Work to complete »
For this listing, reproduce the line with "سهیمه آسیا دست پیدا کنیم.", the line with "오피스 회사 사무실인테리어 범위 명확히 하기", and the lines between, exactly as they stand. Leave out pictures and all other lines.

====================

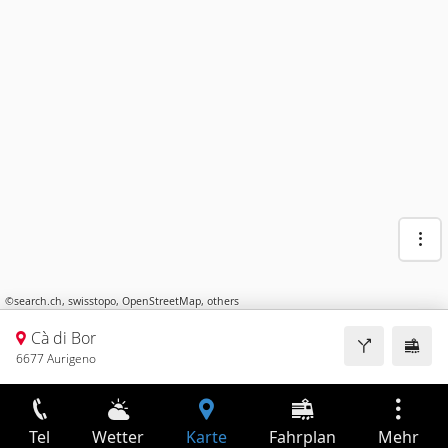
©
search.ch
,
swisstopo
,
OpenStreetMap
,
others
Cà di Bor
6677 Aurigeno
Tel
Wetter
Karte
Fahrplan
Mehr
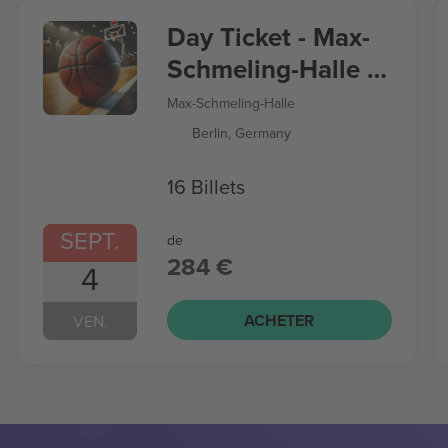
Day Ticket - Max-
Schmeling-Halle -
Women’s
Max-Schmeling-Halle
Basketball World
Berlin, Germany
Cup
16 Billets
SEPT.
de
284 €
4
ACHETER
VEN.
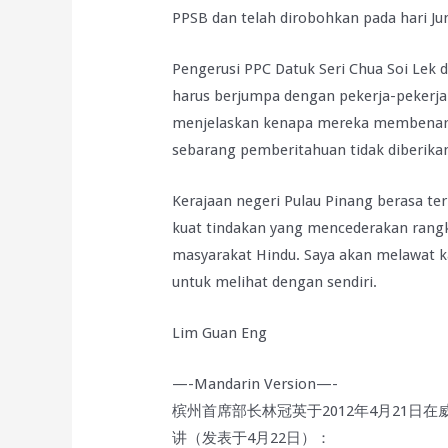
PPSB dan telah dirobohkan pada hari Ju
Pengerusi PPC Datuk Seri Chua Soi Lek d
harus berjumpa dengan pekerja-pekerja
menjelaskan kenapa mereka membenarkan
sebarang pemberitahuan tidak diberika
Kerajaan negeri Pulau Pinang berasa t
kuat tindakan yang mencederakan ran
masyarakat Hindu. Saya akan melawat 
untuk melihat dengan sendiri.
Lim Guan Eng
—-Mandarin Version—-
槟州首席部长林冠英于2012年4月21日
讲（发表于4月22日）：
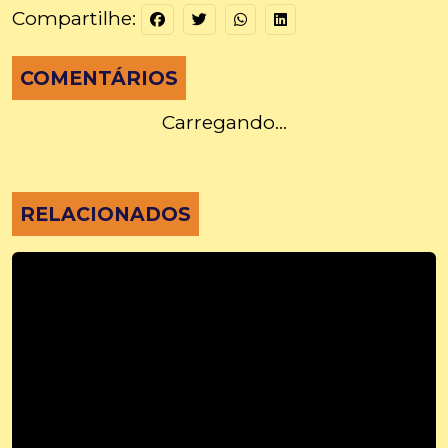
Compartilhe:
COMENTÁRIOS
Carregando...
RELACIONADOS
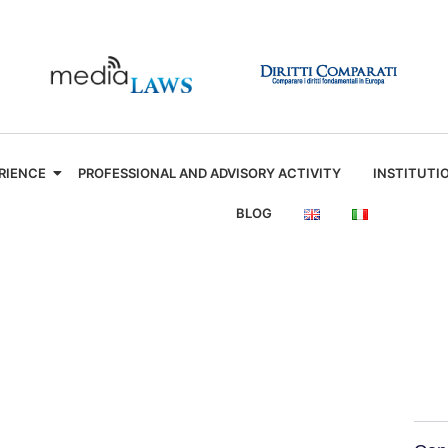
RIENCE
PROFESSIONAL AND ADVISORY ACTIVITY
INSTITUTI
BLOG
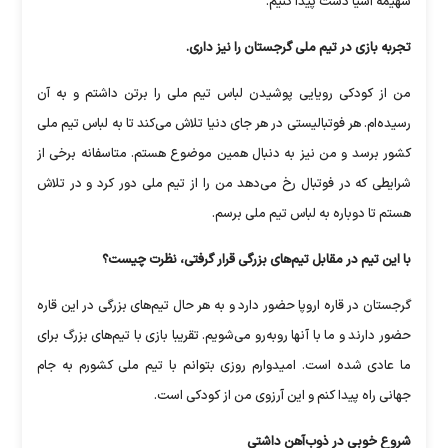
سهیمه آسیا دست پیدا کنیم.
تجربه بازی در تیم ملی گرجستان را نیز داری.
من از کودکی رویایی پوشیدن لباس تیم ملی را برتن داشتم و به آن
رسیده‌ام. هر فوتبالیستی در هر جای دنیا تلاش می‌کند تا به لباس تیم ملی
کشور برسد و من نیز به دنبال همین موضوع هستم. متاسفانه برخی از
شرایطی که در فوتبال رخ می‌دهد من را از تیم ملی دور کرد و در تلاش
هستم تا دوباره به لباس تیم ملی برسم.
با این تیم در مقابل تیم‌های بزرگی قرار گرفتی، نظرت چیست؟
گرجستان در قاره اروپا حضور دارد و به هر حال تیم‌های بزرگی در این قاره
حضور دارند و ما با آنها روبه‌رو می‌شویم. تقریبا بازی با تیم‌های بزرگ برای
ما عادی شده است. امیدوارم روزی بتوانم با تیم ملی کشورم به جام
جهانی راه پیدا کنم و این آرزوی من از کودکی است.
شروع خوبی در ذوب‌آهن داشتی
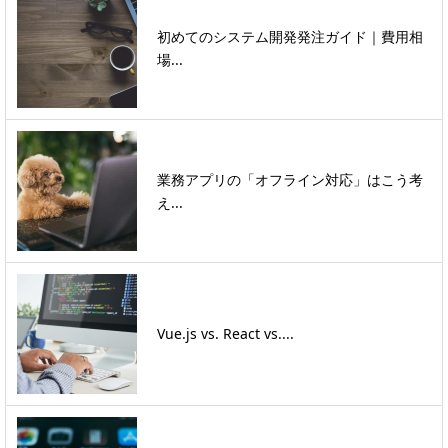
初めてのシステム開発発注ガイド｜費用相
場...
業務アプリの「オフライン対応」はこう考
え...
Vue.js vs. React vs....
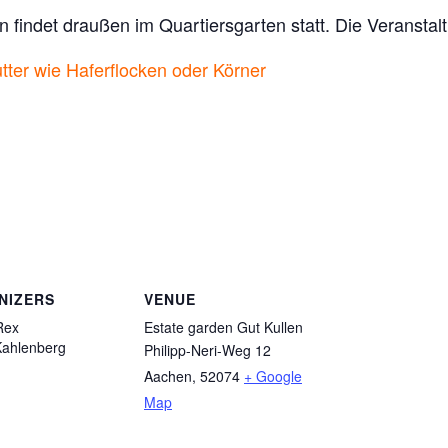
n findet draußen im Quartiersgarten statt.
Die Veranstalt
utter wie Haferflocken oder Körner
NIZERS
VENUE
Rex
Estate garden Gut Kullen
Kahlenberg
Philipp-Neri-Weg 12
Aachen
,
52074
+ Google
Map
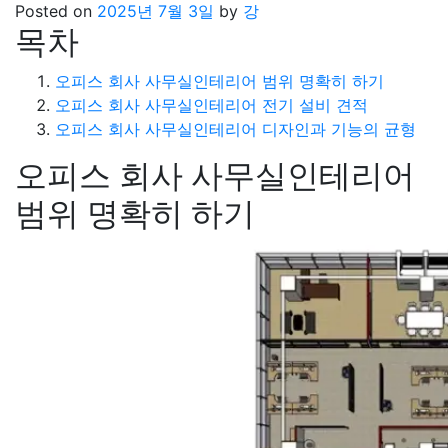
Posted on
2025년 7월 3일
by
강
목차
오피스 회사 사무실인테리어 범위 명확히 하기
오피스 회사 사무실인테리어 전기 설비 견적
오피스 회사 사무실인테리어 디자인과 기능의 균형
오피스 회사 사무실인테리어
범위 명확히 하기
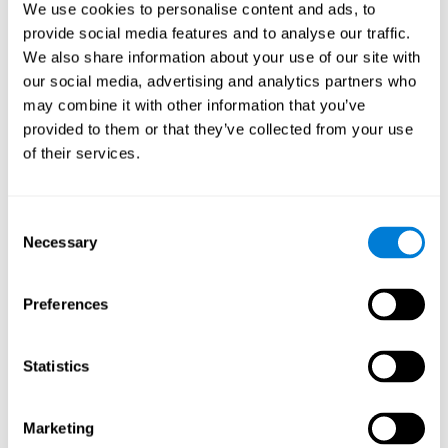
We use cookies to personalise content and ads, to
估計測試有助於評估用戶如何對每個任務中的某些方面進行
provide social media features and to analyse our traffic.
預測和估計，例如速度、距離、時間、大小等。用戶必須仔
We also share information about your use of our site with
細跟踪屏幕上的刺激才能獲得最佳分數。
our social media, advertising and analytics partners who
估計能力測試II
通過呈現用戶必須記住，並隨後需要重複的聽
may combine it with other information that you’ve
覺信息，來測量用戶的估計能力。 此任務測量估計和短期記
provided to them or that they’ve collected from your use
憶。 用戶應在安靜的區域執行任務，遠離外部噪音或干擾。
of their services.
估計能力測試III
要求用戶預測或預計屏幕上圖形之間的位置
和距離。 在此任務中，我們將考察用戶的形狀識別（空間視
覺），以及他們從 3D 角度感知距離和物體大小的能力。
Consent
Necessary
Selection
如何改善你的估計能力？
與許多其他認知能力一樣，CogniFit 擁有幫助您訓練和提高估計
Preferences
能力的工具。
CogniFit 的認知刺激練習可以幫助您改善記憶、計劃和估計等大
Statistics
腦功能。 研究
神經可塑性
告訴我們，我們使用特定神經迴路的次
數越多，神經可塑性就越強。 這是 CogniFit 訓練計劃的基礎，當
應用估計能力中使用的神經迴路時，我們能夠訓練和提高我們預
Marketing
測和估計未來事件和位置的能力。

====================

Answer space »
سهیمه آسیا دست پیدا کنیم.
تجربه بازی در تیم ملی گرجستان را نیز داری.
من از کودکی رویایی پوشیدن لباس تیم ملی را برتن داشتم و به آن
رسیده‌ام. هر فوتبالیستی در هر جای دنیا تلاش می‌کند تا به لباس تیم ملی
کشور برسد و من نیز به دنبال همین موضوع هستم. متاسفانه برخی از
شرایطی که در فوتبال رخ می‌دهد من را از تیم ملی دور کرد و در تلاش
هستم تا دوباره به لباس تیم ملی برسم.
با این تیم در مقابل تیم‌های بزرگی قرار گرفتی، نظرت چیست؟
گرجستان در قاره اروپا حضور دارد و به هر حال تیم‌های بزرگی در این قاره
حضور دارند و ما با آنها روبه‌رو می‌شویم. تقریبا بازی با تیم‌های بزرگ برای
ما عادی شده است. امیدوارم روزی بتوانم با تیم ملی کشورم به جام
جهانی راه پیدا کنم و این آرزوی من از کودکی است.
شروع خوبی در ذوب‌آهن داشتی
初めてのシステム開発発注ガイド｜費用相
場...
業務アプリの「オフライン対応」はこう考
え...
Vue.js vs. React vs....
n findet draußen im Quartiersgarten statt.
Die Veranstalt
utter wie Haferflocken oder Körner
NIZERS
VENUE
Rex
Estate garden Gut Kullen
Kahlenberg
Philipp-Neri-Weg 12
Aachen
,
52074
+ Google
Map
Posted on
2025년 7월 3일
by
강
목차
오피스 회사 사무실인테리어 범위 명확히 하기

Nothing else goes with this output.